>> start
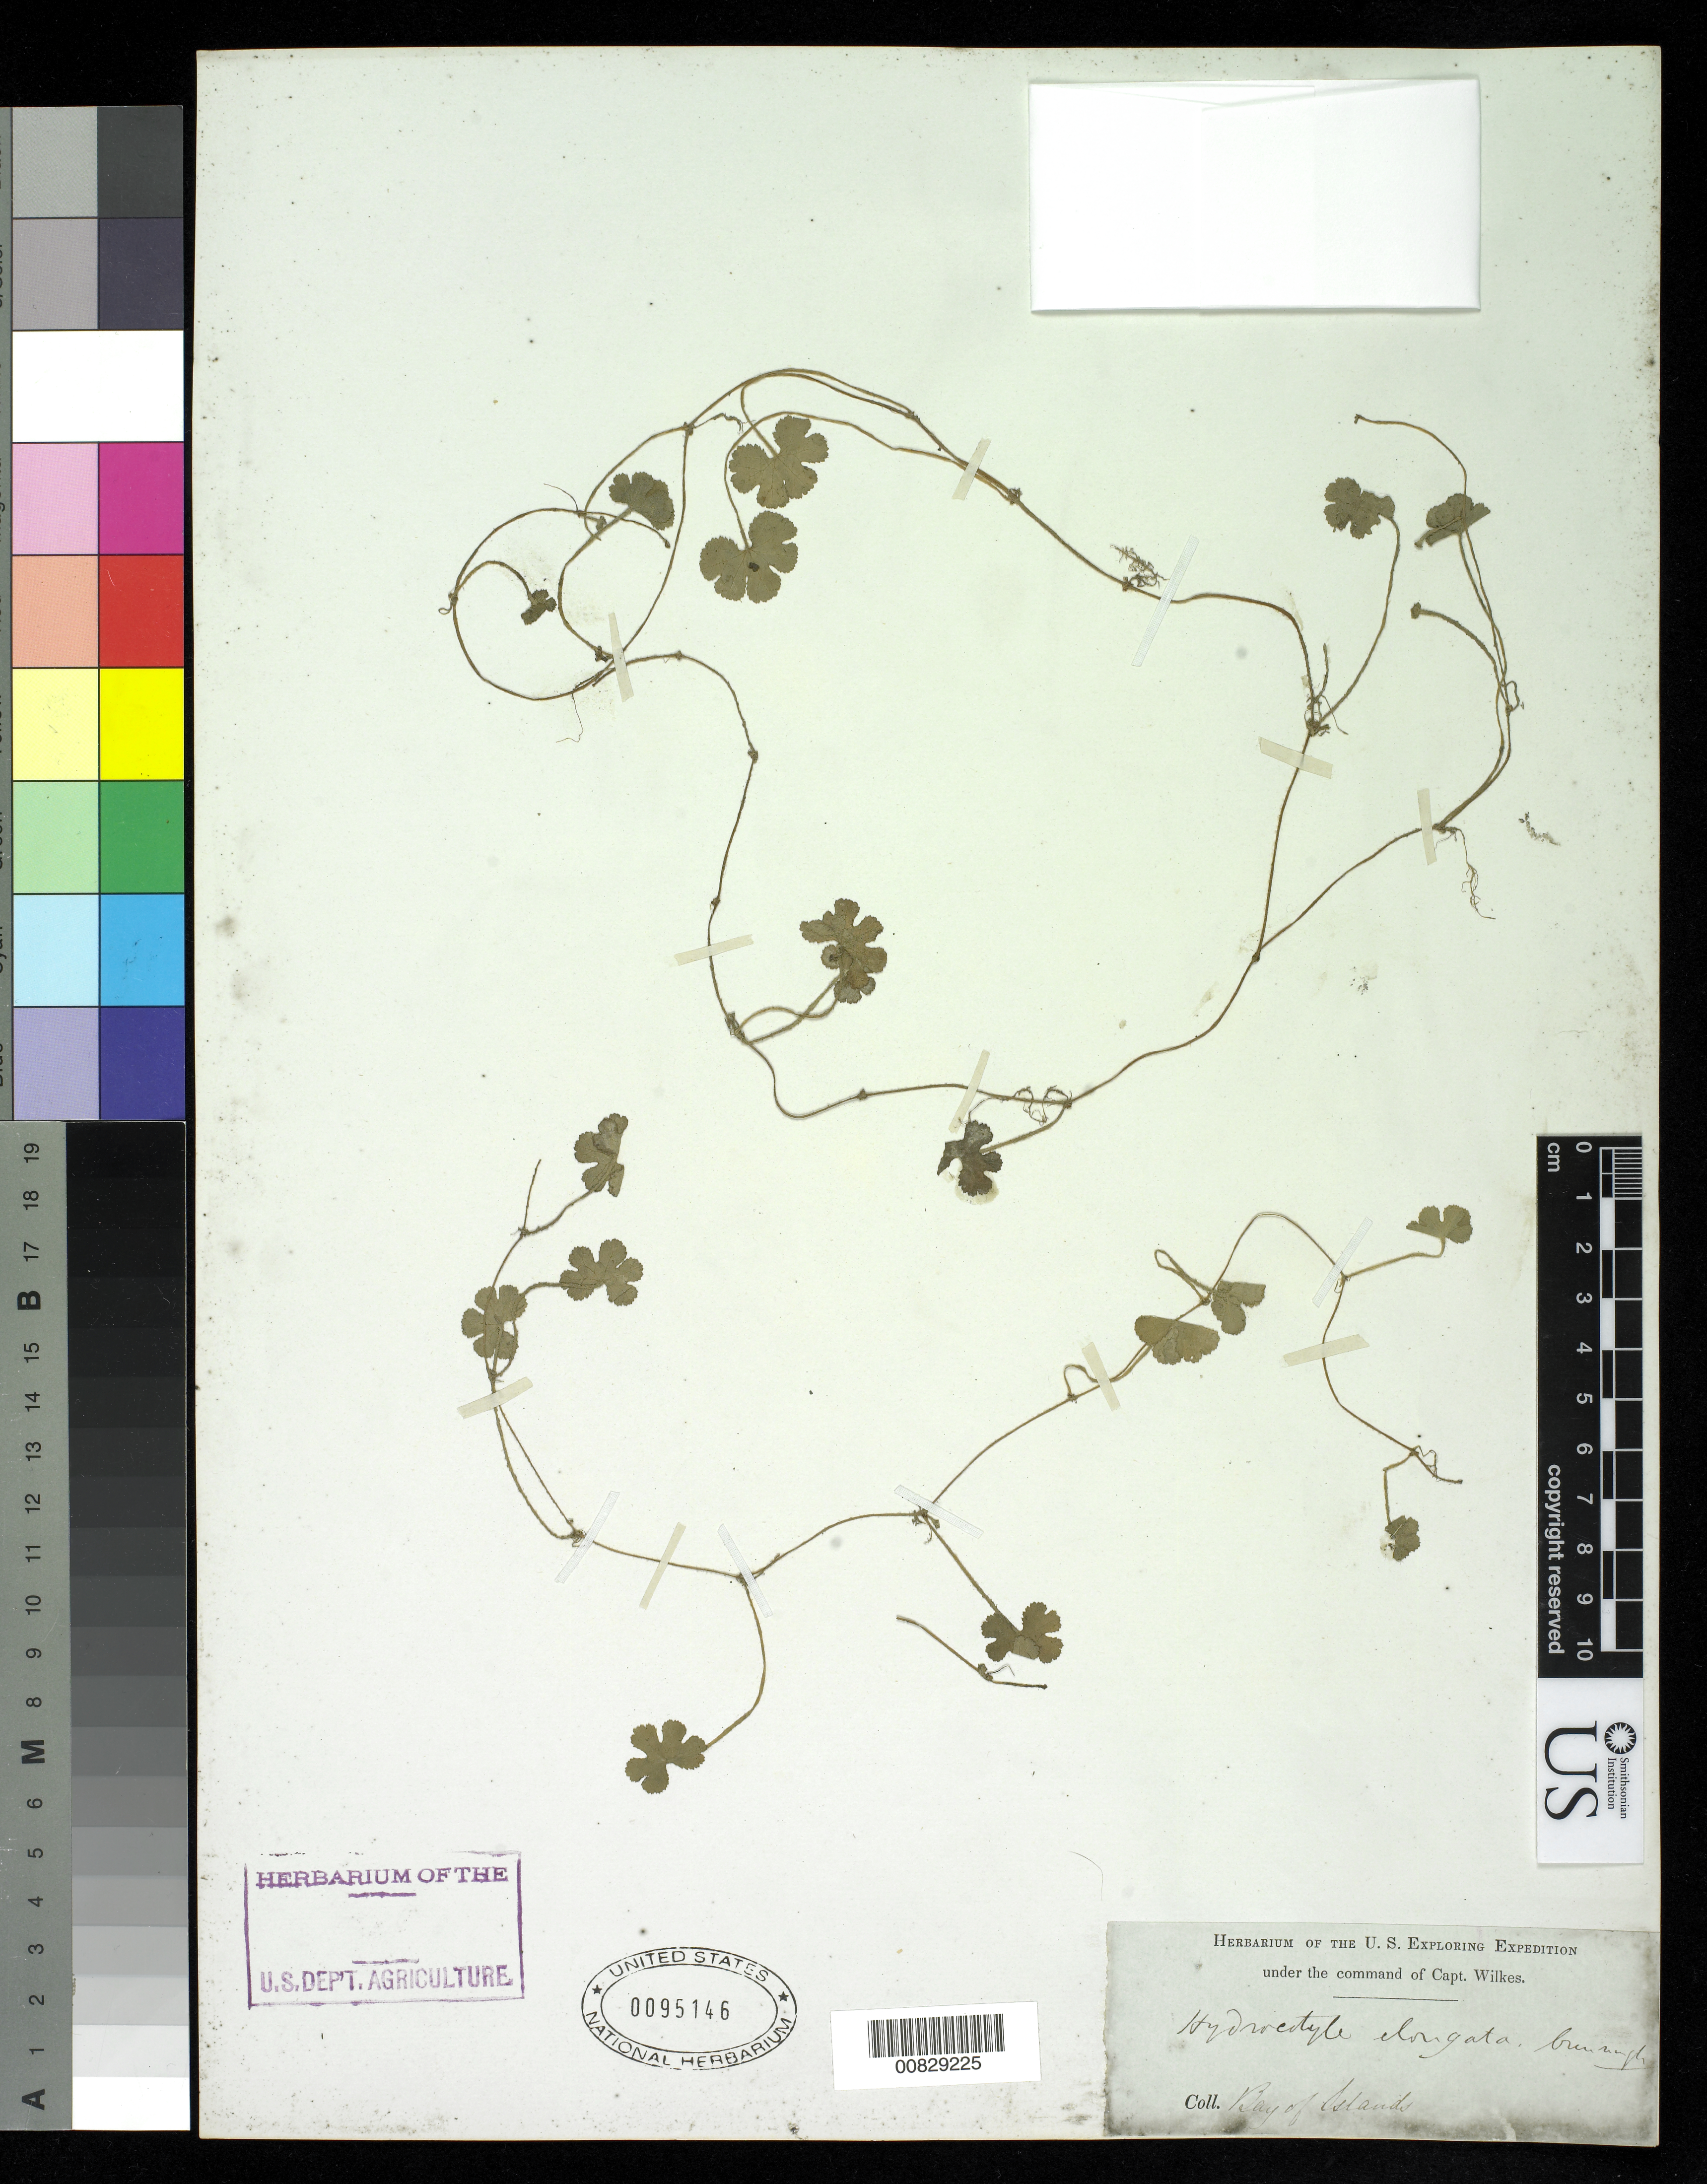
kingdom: Plantae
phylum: Tracheophyta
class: Magnoliopsida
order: Apiales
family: Araliaceae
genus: Hydrocotyle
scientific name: Hydrocotyle elongata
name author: A. Cunn. ex Hook. f.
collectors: Wilkes Explor. Exped.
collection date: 1838/1842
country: New Zealand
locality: Bay of Islands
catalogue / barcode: US 95146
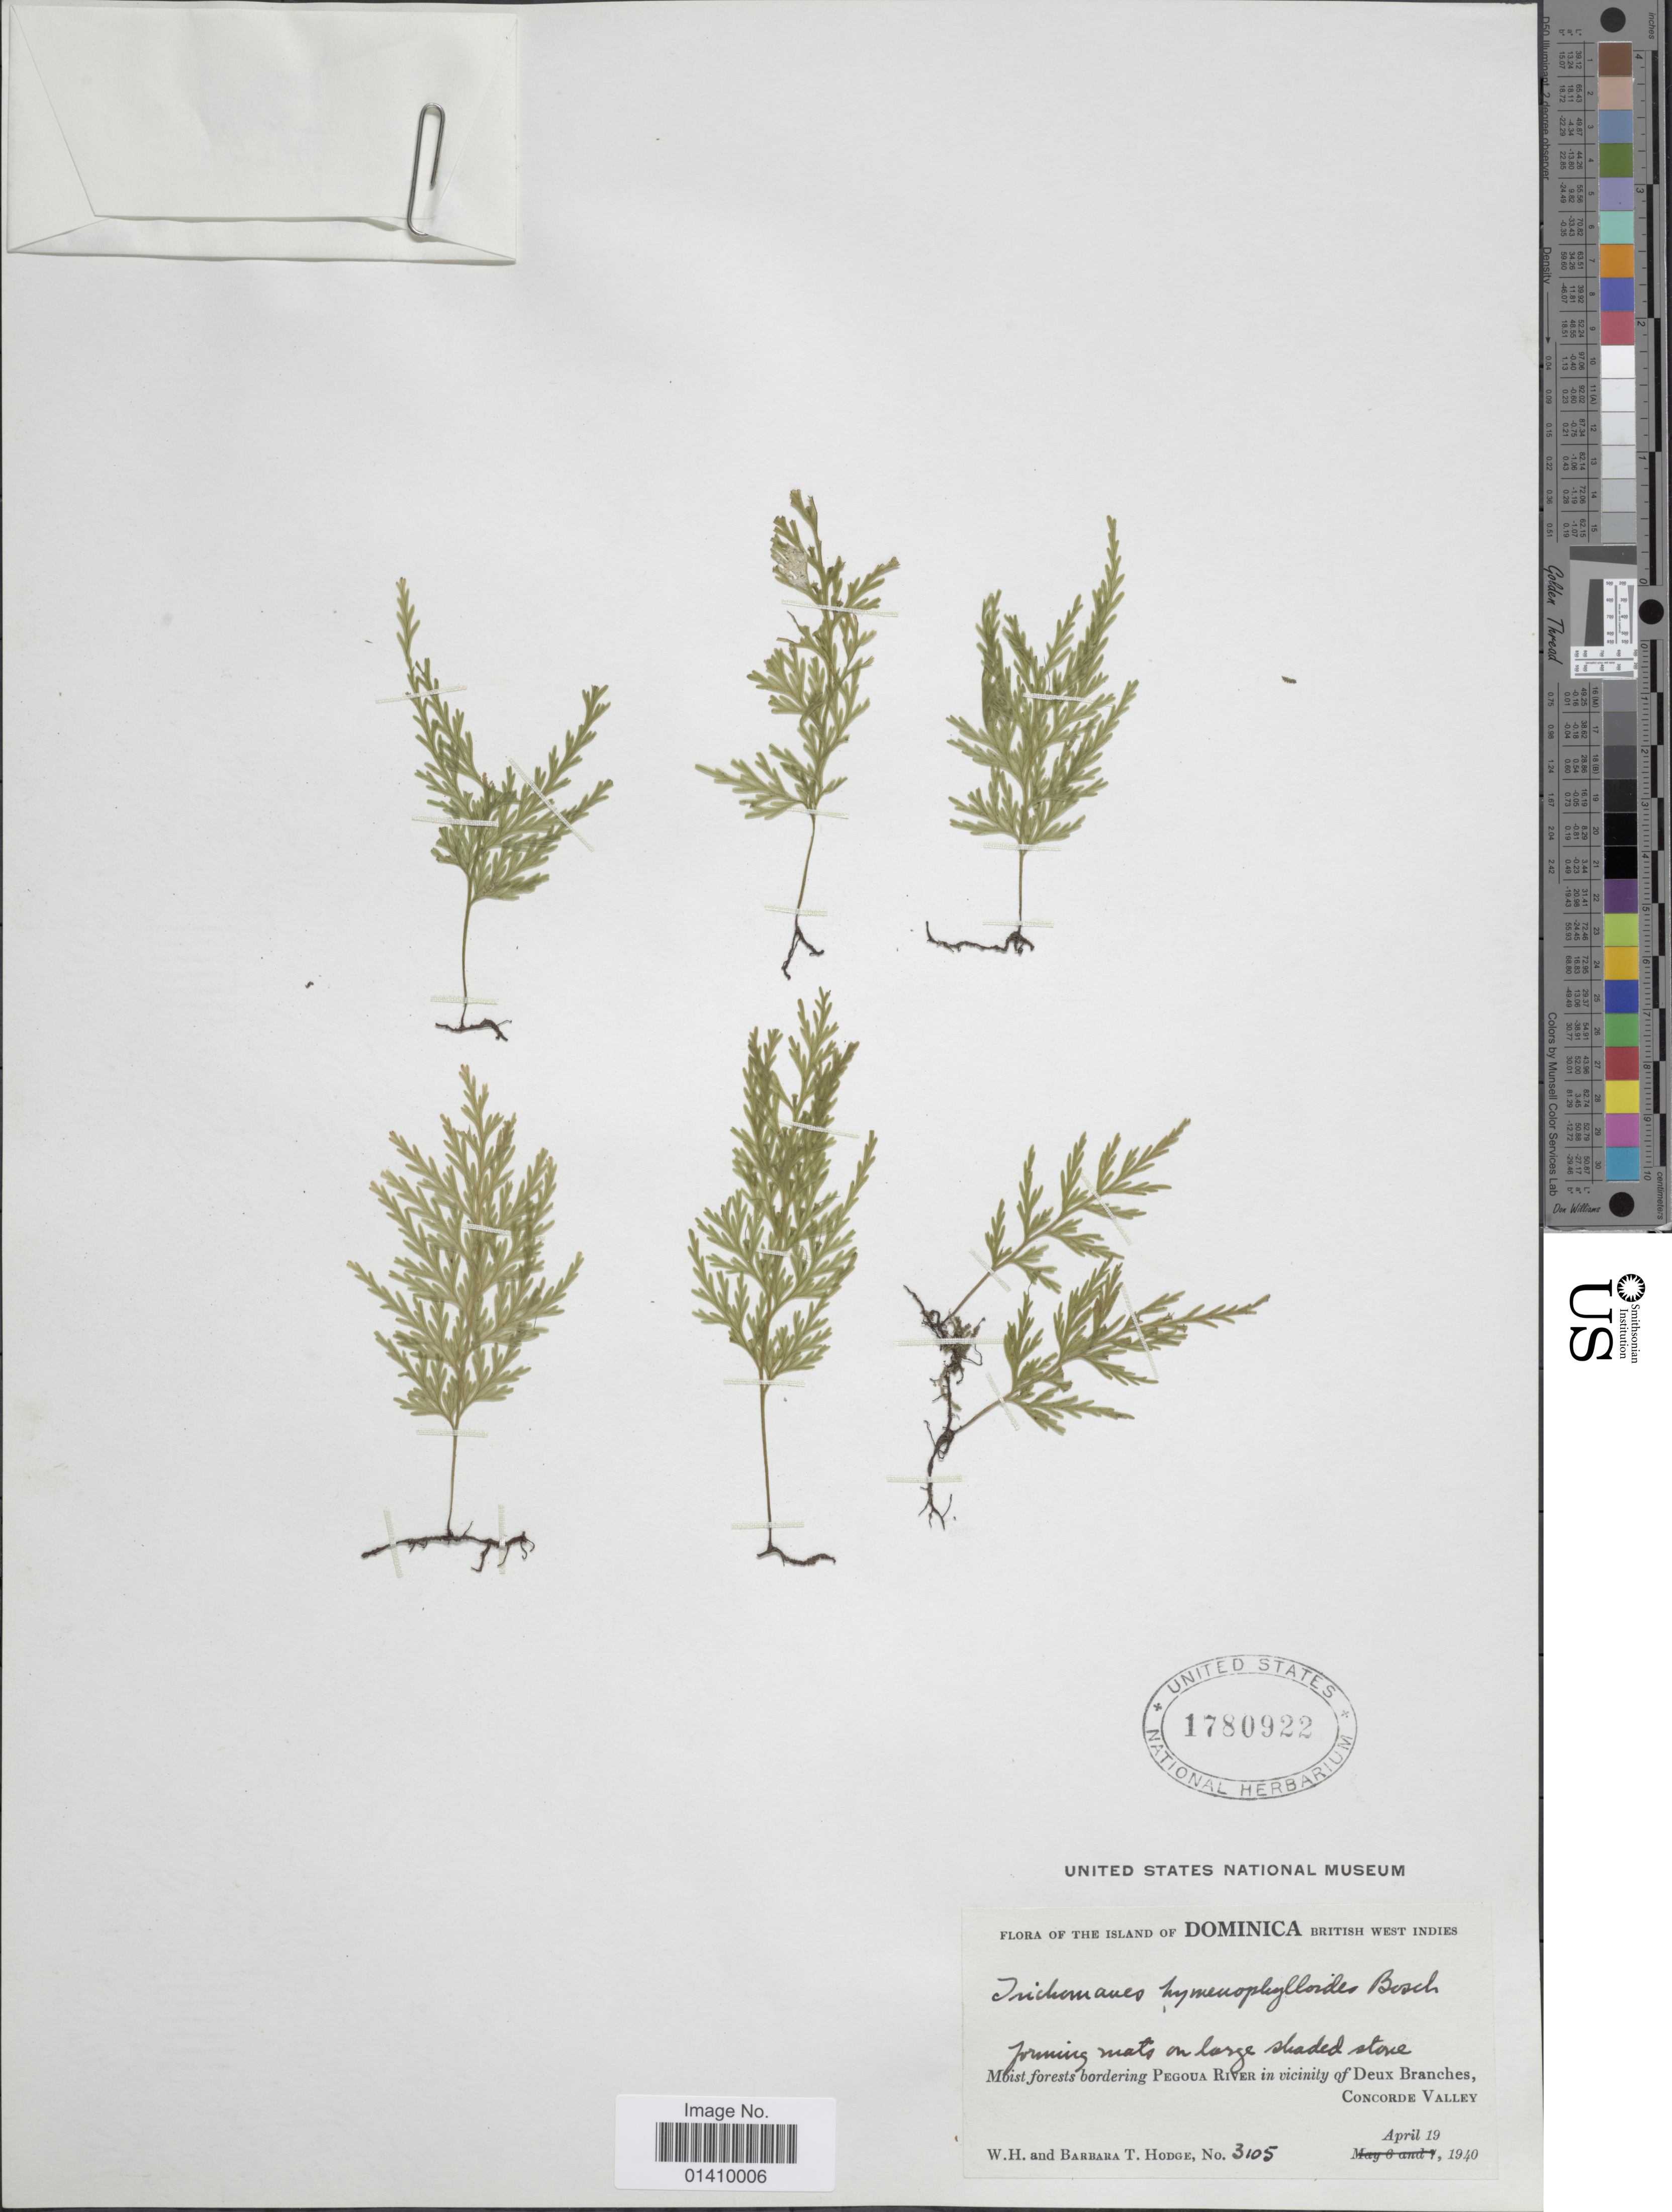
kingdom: Plantae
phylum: Tracheophyta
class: Polypodiopsida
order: Hymenophyllales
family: Hymenophyllaceae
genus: Polyphlebium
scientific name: Polyphlebium hymenophylloides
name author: (Bosch) Ebihara & Dubuisson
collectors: W. Hodge & B. Hodge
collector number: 3105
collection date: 1940-04-19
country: Dominica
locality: The Island of Dominca British west Indies bordering Pegoua river in vicinity of Deux Branches Concorde valley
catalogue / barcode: US 1780922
>> end
Reproduce every line of the items above word for word, omitting the pictures.

RESULT OF THIS TASK:
kingdom: Plantae
phylum: Tracheophyta
class: Magnoliopsida
order: Apiales
family: Araliaceae
genus: Hydrocotyle
scientific name: Hydrocotyle elongata
name author: A. Cunn. ex Hook. f.
collectors: Wilkes Explor. Exped.
collection date: 1838/1842
country: New Zealand
locality: Bay of Islands
catalogue / barcode: US 95146
kingdom: Plantae
phylum: Tracheophyta
class: Polypodiopsida
order: Hymenophyllales
family: Hymenophyllaceae
genus: Polyphlebium
scientific name: Polyphlebium hymenophylloides
name author: (Bosch) Ebihara & Dubuisson
collectors: W. Hodge & B. Hodge
collector number: 3105
collection date: 1940-04-19
country: Dominica
locality: The Island of Dominca British west Indies bordering Pegoua river in vicinity of Deux Branches Concorde valley
catalogue / barcode: US 1780922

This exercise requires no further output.